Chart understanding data
[Start of Attachment]
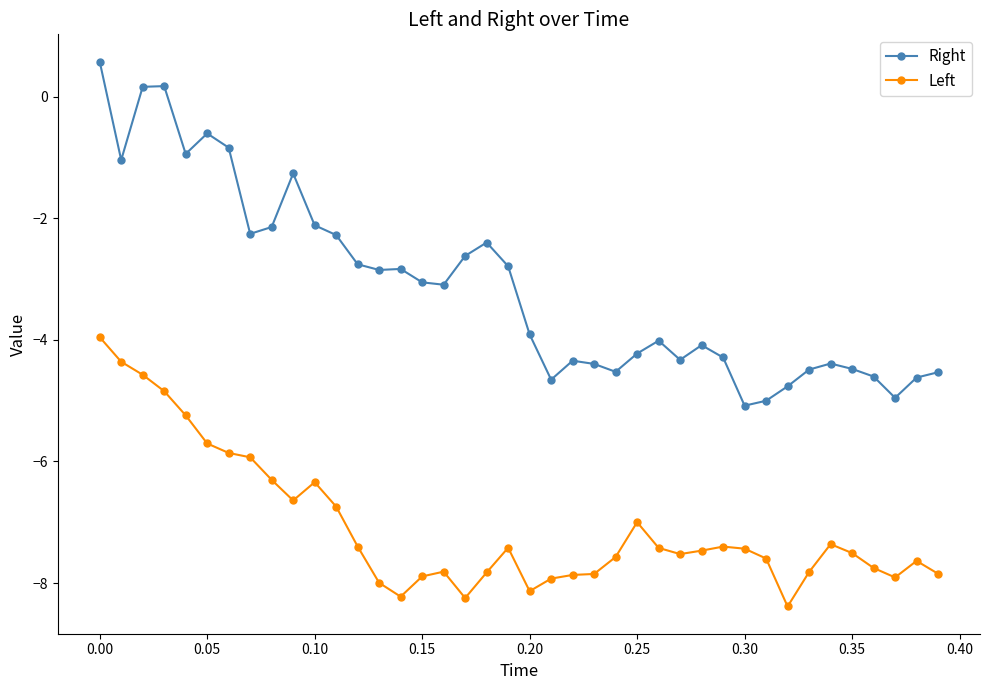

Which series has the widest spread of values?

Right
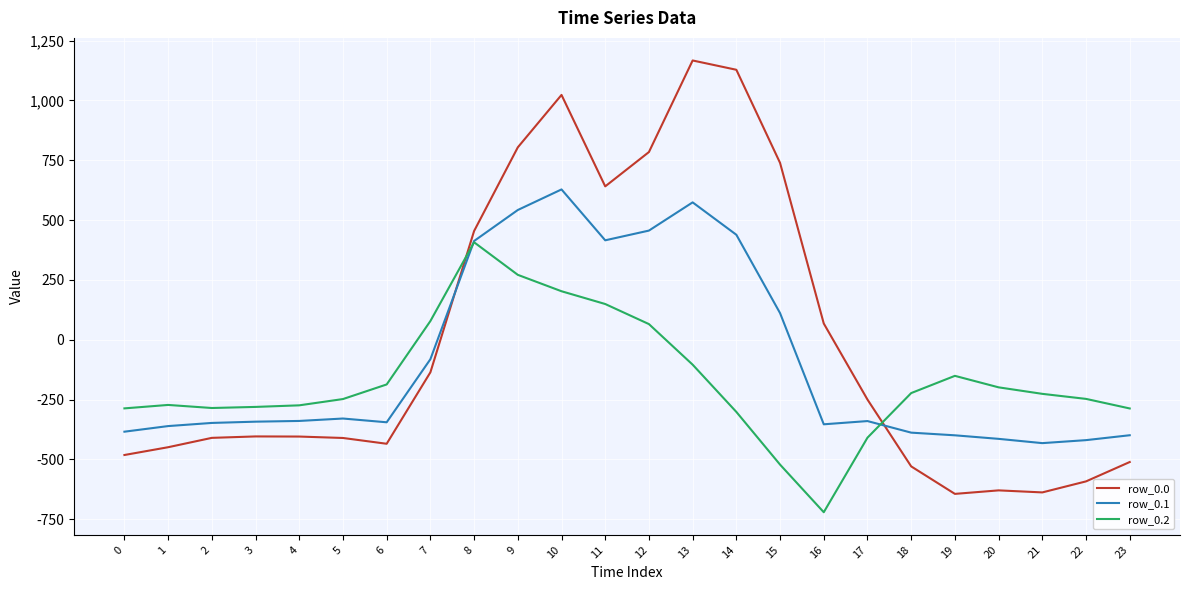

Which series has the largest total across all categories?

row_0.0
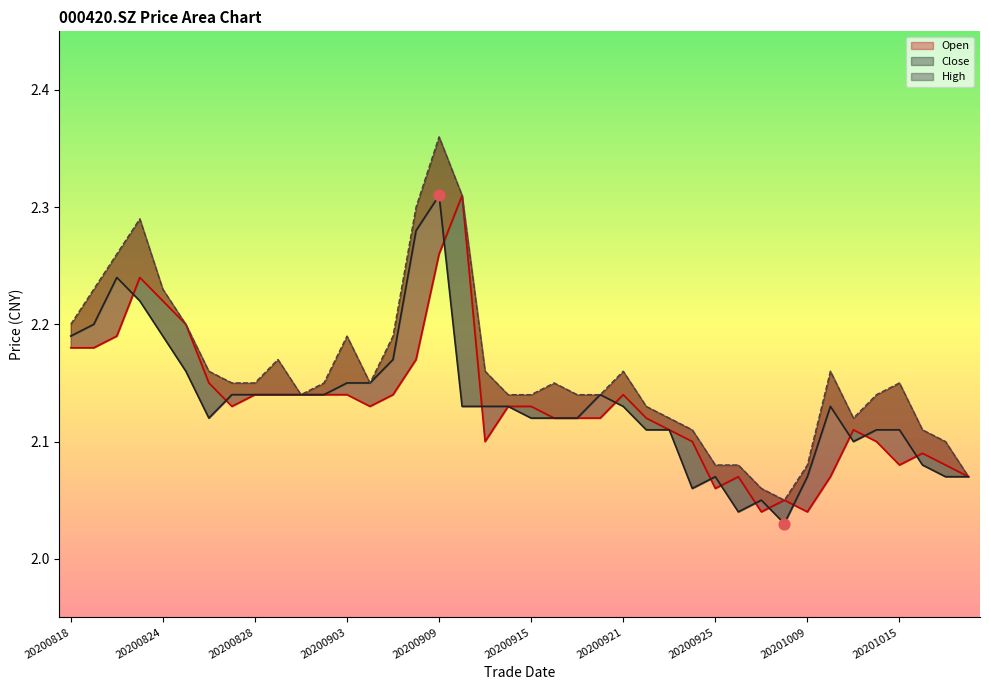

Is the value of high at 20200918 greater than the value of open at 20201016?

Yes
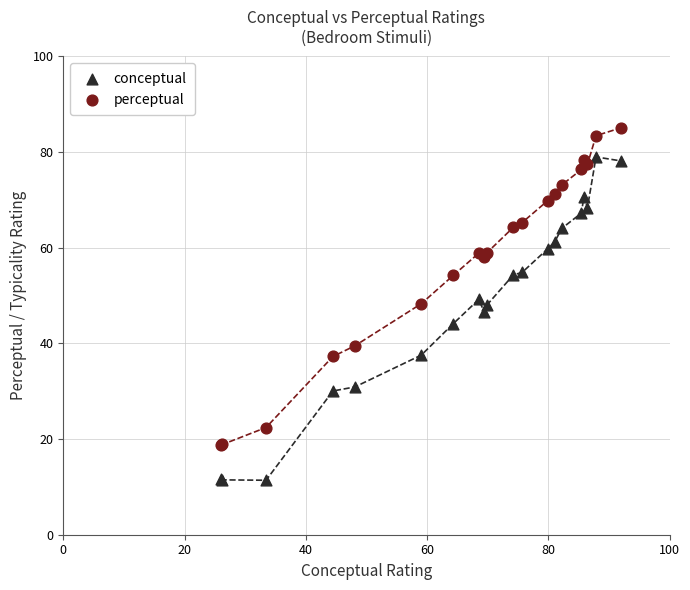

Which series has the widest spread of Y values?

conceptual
[End of Attachment]
* _REQUIREMENT_
Write out the lines of text in the records above word for word, leaving out the pictures.

* _EXERCISE ANSWER_
Which series has the widest spread of values?

Right

Which series has the largest total across all categories?

row_0.0

Is the value of high at 20200918 greater than the value of open at 20201016?

Yes

Which series has the widest spread of Y values?

conceptual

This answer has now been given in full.